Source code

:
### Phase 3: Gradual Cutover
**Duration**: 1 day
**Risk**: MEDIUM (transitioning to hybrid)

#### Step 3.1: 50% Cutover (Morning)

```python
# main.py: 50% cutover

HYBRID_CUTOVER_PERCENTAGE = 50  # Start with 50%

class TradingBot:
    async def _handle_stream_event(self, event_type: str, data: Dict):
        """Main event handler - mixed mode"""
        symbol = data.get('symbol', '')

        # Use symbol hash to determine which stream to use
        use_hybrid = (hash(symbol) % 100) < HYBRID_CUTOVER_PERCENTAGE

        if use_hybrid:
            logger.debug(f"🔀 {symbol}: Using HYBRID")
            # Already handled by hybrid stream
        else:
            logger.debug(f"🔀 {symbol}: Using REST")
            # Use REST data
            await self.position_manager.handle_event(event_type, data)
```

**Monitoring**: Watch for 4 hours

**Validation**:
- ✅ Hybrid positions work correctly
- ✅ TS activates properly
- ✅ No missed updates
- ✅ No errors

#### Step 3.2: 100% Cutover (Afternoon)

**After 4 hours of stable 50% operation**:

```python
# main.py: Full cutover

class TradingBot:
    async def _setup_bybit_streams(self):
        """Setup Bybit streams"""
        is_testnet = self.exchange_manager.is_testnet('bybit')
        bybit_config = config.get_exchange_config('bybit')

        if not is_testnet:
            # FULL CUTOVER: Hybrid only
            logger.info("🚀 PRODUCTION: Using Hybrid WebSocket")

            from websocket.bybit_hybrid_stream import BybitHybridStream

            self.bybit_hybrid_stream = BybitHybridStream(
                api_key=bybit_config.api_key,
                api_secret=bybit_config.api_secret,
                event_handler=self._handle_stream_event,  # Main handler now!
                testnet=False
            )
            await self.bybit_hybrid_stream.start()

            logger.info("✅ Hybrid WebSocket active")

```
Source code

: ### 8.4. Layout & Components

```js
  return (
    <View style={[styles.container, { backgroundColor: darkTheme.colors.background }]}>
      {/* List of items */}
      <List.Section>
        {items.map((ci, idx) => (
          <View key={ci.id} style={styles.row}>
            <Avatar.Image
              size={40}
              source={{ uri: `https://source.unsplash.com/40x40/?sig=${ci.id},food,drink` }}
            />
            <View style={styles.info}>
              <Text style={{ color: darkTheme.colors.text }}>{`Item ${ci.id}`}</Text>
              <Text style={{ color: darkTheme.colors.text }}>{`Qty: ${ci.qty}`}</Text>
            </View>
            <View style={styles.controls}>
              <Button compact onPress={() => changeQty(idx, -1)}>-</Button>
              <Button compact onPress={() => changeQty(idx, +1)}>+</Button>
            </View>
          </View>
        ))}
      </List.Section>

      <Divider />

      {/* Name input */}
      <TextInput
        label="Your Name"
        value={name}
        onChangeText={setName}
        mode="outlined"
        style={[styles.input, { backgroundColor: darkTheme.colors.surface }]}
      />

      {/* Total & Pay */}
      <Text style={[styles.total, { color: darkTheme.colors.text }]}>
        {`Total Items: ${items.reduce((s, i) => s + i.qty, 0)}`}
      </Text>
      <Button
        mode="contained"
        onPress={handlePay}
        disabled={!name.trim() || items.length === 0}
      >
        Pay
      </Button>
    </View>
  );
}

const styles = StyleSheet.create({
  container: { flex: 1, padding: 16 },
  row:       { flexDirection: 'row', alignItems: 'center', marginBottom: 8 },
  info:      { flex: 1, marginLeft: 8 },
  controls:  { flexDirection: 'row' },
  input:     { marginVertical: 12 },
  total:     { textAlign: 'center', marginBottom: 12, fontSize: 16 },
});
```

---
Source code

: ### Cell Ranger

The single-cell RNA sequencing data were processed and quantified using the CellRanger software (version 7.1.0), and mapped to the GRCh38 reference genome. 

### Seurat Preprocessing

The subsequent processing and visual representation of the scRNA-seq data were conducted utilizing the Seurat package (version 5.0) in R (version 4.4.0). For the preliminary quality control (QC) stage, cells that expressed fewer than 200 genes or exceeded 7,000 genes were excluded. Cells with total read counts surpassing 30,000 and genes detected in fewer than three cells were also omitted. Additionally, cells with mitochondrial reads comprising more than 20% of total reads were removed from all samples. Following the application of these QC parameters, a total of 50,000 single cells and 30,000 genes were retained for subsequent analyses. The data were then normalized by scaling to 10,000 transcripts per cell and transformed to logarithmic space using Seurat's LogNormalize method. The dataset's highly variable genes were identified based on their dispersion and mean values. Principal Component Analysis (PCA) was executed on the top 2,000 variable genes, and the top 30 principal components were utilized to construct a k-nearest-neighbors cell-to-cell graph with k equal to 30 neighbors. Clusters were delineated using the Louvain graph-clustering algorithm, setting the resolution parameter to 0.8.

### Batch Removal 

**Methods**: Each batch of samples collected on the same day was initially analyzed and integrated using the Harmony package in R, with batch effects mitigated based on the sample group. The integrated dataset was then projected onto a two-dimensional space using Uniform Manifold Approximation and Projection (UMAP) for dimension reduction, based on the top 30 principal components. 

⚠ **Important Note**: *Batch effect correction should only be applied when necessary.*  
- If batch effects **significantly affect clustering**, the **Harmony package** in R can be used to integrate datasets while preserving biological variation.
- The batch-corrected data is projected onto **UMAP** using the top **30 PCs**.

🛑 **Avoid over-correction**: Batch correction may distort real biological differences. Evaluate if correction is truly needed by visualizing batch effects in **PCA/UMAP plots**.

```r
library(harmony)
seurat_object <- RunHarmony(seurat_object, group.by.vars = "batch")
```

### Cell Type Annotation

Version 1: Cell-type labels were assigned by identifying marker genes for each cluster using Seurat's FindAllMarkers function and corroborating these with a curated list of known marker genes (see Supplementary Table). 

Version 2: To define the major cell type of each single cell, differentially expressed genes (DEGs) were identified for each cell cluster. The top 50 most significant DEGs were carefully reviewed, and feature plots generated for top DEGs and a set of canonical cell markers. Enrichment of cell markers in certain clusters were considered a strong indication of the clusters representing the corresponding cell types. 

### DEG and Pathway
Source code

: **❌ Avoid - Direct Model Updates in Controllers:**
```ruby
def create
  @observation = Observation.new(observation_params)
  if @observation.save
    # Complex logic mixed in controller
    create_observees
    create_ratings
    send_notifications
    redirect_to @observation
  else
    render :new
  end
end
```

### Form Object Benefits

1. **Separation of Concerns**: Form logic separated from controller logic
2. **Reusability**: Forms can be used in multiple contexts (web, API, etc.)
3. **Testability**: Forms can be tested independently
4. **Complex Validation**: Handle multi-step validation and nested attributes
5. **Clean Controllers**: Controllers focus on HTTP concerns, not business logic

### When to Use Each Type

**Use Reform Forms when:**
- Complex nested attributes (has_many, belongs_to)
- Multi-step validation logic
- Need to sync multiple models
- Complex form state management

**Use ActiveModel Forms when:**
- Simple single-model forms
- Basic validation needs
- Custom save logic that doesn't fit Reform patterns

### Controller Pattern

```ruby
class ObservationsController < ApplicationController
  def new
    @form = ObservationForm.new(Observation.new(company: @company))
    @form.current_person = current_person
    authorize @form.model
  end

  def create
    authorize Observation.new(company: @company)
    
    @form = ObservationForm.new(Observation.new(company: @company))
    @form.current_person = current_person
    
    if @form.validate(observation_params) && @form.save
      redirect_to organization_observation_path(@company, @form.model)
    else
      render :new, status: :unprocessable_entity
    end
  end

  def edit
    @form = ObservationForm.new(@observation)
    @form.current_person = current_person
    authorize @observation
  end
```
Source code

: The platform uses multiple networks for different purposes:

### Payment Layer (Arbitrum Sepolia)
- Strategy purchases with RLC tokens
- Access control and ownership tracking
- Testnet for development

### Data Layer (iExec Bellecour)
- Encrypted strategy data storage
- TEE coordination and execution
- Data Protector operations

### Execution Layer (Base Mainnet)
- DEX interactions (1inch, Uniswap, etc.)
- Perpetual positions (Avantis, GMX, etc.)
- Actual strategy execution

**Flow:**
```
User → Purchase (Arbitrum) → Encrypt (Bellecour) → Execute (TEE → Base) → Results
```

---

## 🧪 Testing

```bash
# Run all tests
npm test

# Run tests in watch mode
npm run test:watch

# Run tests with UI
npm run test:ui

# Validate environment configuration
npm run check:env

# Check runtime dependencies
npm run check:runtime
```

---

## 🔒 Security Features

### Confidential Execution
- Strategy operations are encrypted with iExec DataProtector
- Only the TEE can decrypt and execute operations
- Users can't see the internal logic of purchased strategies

■ ■ ■

* [REQUIREMENT]:
Repeat, character for character, the lines of the material above from the line with "- If batch effects" through the line with "- The batch-corrected".

* [SOLUTION TO THE EXERCISE]:
- If batch effects **significantly affect clustering**, the **Harmony package** in R can be used to integrate datasets while preserving biological variation.
- The batch-corrected data is projected onto **UMAP** using the top **30 PCs**.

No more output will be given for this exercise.